Bureaucratic language has a tendency to flatten even the most ambitious claims, so let’s unpack this a little. DARPA is planning a universal translation technology that does the following:
- Translates text
- Translates voice messages
- Understands colloquial errors as well as incorrect and incomplete syntax
- Interprets poor pronunciation.
As is so often the case with DARPA’s plans, this sounds impossible–or at the very least, implausible–in the near future. There’s also the issue of redundancy: private companies have been hard at work on machine translation for years, and have invested millions of dollars with varying degrees of success.
Google recently released a smartphone app that bridges its voice recognition and translation services, allowing people to do something like what is described in this proposal, albeit not to the standard laid out for BOLT. I find it hard to imagine that a team of engineers could even replicate Google’s present successes for $15 million, much less something significantly more capable.

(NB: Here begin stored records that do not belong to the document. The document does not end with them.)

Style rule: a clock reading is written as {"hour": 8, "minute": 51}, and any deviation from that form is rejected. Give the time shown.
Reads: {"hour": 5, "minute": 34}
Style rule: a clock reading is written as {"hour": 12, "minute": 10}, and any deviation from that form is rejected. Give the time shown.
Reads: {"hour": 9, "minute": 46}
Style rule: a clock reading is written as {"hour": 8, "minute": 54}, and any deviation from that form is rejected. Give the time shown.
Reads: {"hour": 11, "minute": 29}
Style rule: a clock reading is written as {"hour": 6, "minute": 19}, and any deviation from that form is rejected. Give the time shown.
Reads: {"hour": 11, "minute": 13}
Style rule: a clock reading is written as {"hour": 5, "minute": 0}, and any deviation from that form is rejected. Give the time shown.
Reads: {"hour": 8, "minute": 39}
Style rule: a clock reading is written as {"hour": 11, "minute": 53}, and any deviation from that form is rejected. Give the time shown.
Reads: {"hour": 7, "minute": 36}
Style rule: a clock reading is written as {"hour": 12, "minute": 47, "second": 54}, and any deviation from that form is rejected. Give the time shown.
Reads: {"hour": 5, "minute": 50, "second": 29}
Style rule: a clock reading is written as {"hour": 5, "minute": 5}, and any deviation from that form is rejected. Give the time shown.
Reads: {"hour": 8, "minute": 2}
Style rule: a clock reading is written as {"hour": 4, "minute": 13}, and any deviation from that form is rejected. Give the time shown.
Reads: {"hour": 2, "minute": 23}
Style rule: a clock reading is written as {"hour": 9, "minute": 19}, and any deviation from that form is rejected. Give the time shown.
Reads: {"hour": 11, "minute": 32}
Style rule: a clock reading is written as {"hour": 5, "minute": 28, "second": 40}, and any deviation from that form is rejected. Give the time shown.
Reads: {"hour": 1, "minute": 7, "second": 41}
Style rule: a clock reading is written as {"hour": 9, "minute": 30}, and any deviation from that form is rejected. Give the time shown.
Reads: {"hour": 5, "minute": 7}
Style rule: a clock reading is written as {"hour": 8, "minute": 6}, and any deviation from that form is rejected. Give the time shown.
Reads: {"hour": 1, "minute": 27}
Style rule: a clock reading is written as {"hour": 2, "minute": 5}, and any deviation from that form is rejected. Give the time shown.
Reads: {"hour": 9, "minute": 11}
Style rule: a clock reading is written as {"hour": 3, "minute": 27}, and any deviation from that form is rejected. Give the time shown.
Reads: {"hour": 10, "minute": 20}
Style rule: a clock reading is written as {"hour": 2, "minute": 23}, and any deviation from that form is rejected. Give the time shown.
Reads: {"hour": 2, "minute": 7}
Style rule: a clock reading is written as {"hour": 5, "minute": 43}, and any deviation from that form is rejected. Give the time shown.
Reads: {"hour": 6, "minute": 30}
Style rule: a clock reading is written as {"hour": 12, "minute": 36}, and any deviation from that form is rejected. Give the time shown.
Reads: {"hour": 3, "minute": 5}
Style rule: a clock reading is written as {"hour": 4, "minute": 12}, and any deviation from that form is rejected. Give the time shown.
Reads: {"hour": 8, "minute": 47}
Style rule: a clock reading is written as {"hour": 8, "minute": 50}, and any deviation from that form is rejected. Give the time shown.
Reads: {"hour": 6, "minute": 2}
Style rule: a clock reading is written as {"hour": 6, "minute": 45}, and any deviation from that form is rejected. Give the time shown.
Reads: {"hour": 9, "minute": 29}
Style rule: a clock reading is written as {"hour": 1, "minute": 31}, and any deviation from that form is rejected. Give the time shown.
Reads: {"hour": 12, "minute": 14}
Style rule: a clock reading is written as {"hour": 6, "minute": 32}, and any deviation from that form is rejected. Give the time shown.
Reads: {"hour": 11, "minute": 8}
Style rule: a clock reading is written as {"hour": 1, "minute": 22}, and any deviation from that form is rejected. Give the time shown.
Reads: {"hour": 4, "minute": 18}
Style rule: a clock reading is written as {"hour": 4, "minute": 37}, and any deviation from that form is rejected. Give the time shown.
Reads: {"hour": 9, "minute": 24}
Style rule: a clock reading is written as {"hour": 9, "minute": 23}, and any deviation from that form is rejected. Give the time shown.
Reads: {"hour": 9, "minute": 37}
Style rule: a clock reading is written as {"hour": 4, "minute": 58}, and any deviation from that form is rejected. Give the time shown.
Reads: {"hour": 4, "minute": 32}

To dismiss BOLT as a pipe dream, though, is a mistake. A year of research and a chunk of change won’t summon perfect battlefield translation devices into existence, but may provide valuable insights and translation techniques to bring dream of universal, instant and good translation into reality.
Google Translate has been built an effective but narrow set of techniques. Google, instead of attempting to construct a translation ruleset from scratch, has allowed its computers to deduce them on their own. According to the company:
[The computers learn rules] by analyzing millions and millions of documents that have already been translated by human translators. These translated texts come from books, organizations like the UN and websites from all around the world. Our computers scan these texts looking for statistically significant patterns — that is to say, patterns between the translation and the original text that are unlikely to occur by chance. Once the computer finds a pattern, it can use this pattern to translate similar texts in the future.
This has worked out pretty well! Google Translate service has reached levels of accuracy far beyond earliers services like AltaVista’s (now Yahoo!’s) Babelfish. It’s moderately effective at producing results from flat, syntactical text, like the content of a news article or an email–the kind of stuff that people most commonly want Google to translate, and which the company can then sell the most ads against. The translations are still conspicuously broken, but they’re good enough for plenty of uses.
BOLT seems to be less focused on creating a massive database of words and rules, and more focused on the thornier problems of translation; a day when you can enter a news article into Google Translate and be returned a perfect translation is easily conceivable and likely to occur soon, with or without DARPA’s help. But a day when you can hold up a device to a panicked villager’s mouth in a war-torn area of the world, and convert his colloquial, unusually inflected and regionally pronounced speech into usable data is still over the horizon.
New research into techniques for deep comprehension, inference and subtle contextual clues–the truly hard problems of machine translation–won’t net usable results immediately. Or maybe even soon! But even as a complement to existing technologies rather than a replacement, a fresh and novel attempt at a true universal translator can’t hurt. This thing is long overdue.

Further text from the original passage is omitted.